Depois do caos e da crueza dos três primeiros romances que tinha lugar em lugares rurais onde a religião funcionava como dogma do bom funcionamento social, Valter Hugo Mãe decidiu dedicar-se a algo diferente, bem diferente. Em vez da desgraça sem esperança no horizonte, eis que este autor escreveu dois romances com uma forte onda de calor humano e muito boa disposição por parte dele mesmo e da maioria das personagens, numa escrita não tão modernista e complexa, mas bela e simples.
Estas são as vidas de vários seres que povoam uma aldeia rural onde, sim, acontecem desgraças, mas o amor e o valor da vida humana prevalece e acaba por triunfar. Não são muitos os romances onde, de todas as personagens apresentadas, há uma certa dificuldade em determinar quem é a principal, portanto, se dissermos que este registo engloba personagens que desempenham um papel secundário, não estaríamos a ser demasiado arrojados, creio; por outro lado, e visto que praticamente todas estão ao mesmo nível em termos de atenção e exploração do carácter por parte do autor, são igualmente todos personagens principais. Valter Hugo Mãe pretendeu, penso, criar um romance destinado, desta vez, a um público mais vasto e menos específico que na tripla O Nosso Reino, O Remorso de Baltazar Serapião e O Apocalipse dos Trabalhadores, algo que tinha ficado por aperfeiçoar n’A Máquina de Fazer Espanhóis.

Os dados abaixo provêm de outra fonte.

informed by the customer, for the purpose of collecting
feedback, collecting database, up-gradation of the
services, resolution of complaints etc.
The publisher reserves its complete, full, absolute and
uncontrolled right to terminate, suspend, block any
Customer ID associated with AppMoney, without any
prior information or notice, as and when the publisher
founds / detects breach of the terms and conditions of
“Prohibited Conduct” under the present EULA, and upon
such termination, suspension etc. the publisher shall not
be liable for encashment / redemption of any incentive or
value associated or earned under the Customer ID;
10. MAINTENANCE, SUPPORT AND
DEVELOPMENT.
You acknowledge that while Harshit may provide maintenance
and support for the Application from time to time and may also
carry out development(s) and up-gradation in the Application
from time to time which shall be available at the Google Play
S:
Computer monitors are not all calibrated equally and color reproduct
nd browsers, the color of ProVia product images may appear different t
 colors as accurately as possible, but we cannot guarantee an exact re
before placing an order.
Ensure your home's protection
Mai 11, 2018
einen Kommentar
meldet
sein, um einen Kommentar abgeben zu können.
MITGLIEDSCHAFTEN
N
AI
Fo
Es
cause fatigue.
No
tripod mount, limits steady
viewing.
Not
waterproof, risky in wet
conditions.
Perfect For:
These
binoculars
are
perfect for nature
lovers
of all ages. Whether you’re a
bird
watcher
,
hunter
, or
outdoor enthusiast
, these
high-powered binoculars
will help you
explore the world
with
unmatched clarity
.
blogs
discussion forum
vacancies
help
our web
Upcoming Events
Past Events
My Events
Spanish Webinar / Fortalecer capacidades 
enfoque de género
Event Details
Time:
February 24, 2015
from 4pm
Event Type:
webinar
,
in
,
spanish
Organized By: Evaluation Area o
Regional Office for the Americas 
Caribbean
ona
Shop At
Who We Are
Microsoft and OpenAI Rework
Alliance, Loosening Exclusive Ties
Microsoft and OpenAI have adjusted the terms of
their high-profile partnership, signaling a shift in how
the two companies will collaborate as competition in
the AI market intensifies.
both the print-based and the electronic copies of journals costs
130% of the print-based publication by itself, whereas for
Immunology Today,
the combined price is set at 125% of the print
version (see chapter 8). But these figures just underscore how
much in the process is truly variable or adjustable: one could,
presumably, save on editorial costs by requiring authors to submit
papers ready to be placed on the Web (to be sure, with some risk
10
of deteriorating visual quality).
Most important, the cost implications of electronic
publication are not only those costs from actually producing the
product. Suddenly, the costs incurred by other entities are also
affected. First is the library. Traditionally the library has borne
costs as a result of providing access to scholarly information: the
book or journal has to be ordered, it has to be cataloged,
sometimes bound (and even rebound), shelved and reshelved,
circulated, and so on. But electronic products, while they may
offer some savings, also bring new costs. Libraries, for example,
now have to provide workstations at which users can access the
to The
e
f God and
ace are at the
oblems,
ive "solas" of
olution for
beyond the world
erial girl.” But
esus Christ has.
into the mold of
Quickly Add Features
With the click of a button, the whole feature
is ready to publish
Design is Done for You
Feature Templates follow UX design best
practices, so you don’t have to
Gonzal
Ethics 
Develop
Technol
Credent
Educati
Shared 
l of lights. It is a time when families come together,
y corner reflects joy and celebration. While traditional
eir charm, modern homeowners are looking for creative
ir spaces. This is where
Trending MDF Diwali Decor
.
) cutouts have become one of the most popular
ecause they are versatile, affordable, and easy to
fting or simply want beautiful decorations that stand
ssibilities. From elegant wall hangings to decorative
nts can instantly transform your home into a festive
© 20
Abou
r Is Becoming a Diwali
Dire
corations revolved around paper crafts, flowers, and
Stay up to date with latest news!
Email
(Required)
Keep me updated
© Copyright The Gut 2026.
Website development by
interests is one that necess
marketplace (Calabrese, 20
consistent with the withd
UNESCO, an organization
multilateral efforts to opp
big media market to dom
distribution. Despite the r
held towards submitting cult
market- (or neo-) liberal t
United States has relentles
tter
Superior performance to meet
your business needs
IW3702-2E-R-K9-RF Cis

Crisóstomo é um homem solteiro de 40 anos que tem um boneco de pano com um sorriso feito de botões vermelhos. O maior desgosto de Crisóstomo é não ter um filho. Não ter filhos e haver crianças a precisarem de pais. Ele quer ser pai: que ser o pai de mil filhos; Camilo, que não conheceu os pais e perdeu o avô torna-se seu filho, fruto do amor que Crisóstomo lhe dá e ensina; Antonino é um homem, mas não um homem vulgar: é um homem maricas. E sendo um homem maricas, o dever dos seus pais seria de rachá-lo ao meio ou espetá-lo num pai e queimá-lo vivo; Matilde, mãe de Antonino não queima nem racha o filho, mas questiona-se se o deveria fazer, visto que os maricas são diferentes. Em vez de o matar, dedica-se a criar os bichos e a tentar entender as diferenças do filho; Isaura, que tem um nome bonito, cedo perde os frutos do pomar que a sua virgindade lhe oferece, levando-a a ser uma pessoa triste e conformada com a solidão. Até que conhece Antonino e Crisóstomo.

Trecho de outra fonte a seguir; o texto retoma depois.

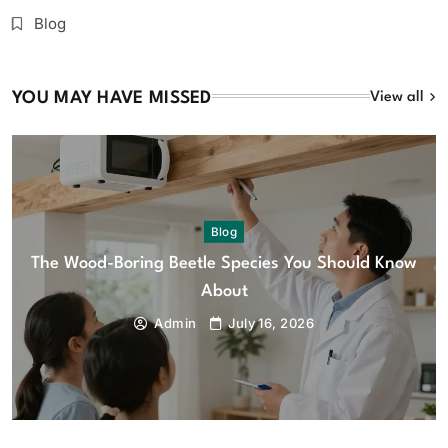
Blog
YOU MAY HAVE MISSED
View all
Blog
The Wood-Boring Beetle Species You Should Know
About
Admin
July 16, 2026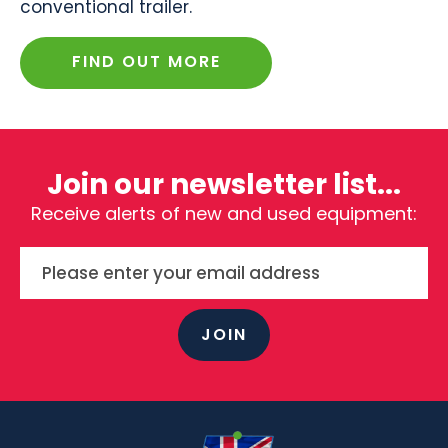
conventional trailer.
FIND OUT MORE
Join our newsletter list...
Receive alerts of new and used equipment:
JOIN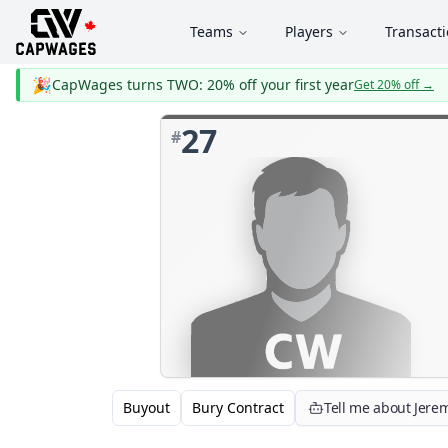
Teams
Players
Transact
🎉
CapWages turns TWO: 20% off your first year
Get 20% off
→
27
#
Buyout
Bury Contract
Tell me about Jere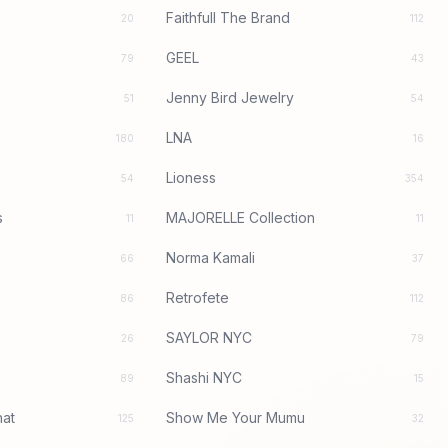
Faithfull The Brand
20
112
GEEL
79
43
Jenny Bird Jewelry
51
54
LNA
180
16
Lioness
54
354
s
MAJORELLE Collection
11
11
Norma Kamali
66
37
Retrofete
86
112
SAYLOR NYC
26
79
Shashi NYC
89
15
at
Show Me Your Mumu
125
32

Nesta aldeia rural à beira-mar, estas pessoas começam-se a conhecer e a compreender as suas diferenças, e é precisamente nisso – o diferente – que aprendem a criar laços de amizade e amor. Não obstante a rudeza e os preconceitos que esta aldeia comporta, cruzam-se personagens com muito amor para dar. Bem mais que aquele que pensam já não ter; à medida que interagem uns com uns outros, a mariquice de Antonino, a solidão de Matilde, a tristeza de Crisóstomo e a ingenuidade de Camilo desaparecem. Escrito e descrito com aquele toque “saramaguesco”, aquela ficção hilariante de García Márquez, e claro, o cunho pessoal que Valter Hugo Mãe, O Filho de Mil Homens é um manifesto de amor e compaixão.

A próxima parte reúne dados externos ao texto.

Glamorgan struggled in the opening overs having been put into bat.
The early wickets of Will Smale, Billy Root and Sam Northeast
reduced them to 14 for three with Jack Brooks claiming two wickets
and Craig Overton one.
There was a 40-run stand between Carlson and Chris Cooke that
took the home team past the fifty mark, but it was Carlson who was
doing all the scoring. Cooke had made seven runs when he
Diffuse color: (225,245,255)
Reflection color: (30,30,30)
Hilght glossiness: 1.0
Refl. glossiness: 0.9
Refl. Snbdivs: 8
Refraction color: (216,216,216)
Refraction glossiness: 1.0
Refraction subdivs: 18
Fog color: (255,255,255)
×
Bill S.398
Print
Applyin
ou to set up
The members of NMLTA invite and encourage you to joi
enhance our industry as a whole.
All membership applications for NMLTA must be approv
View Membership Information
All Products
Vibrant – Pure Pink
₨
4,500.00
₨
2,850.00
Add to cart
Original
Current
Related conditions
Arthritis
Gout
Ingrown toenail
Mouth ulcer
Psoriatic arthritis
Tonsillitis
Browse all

Esta questão do positivismo e do calor humano que o livro transborda poderá render a este autor críticas no sentido da falta de elementos violentos e negativos que os primeiros romances continham e o lançaram para a ribalta. No entanto, e como ele explica, este romance marca um novo ciclo na sua criação literária, sendo ele é o «filho de mil homens e de mil mulheres» e quer, ao mesmo tempo, ser «pai de mil homens e mil mulheres».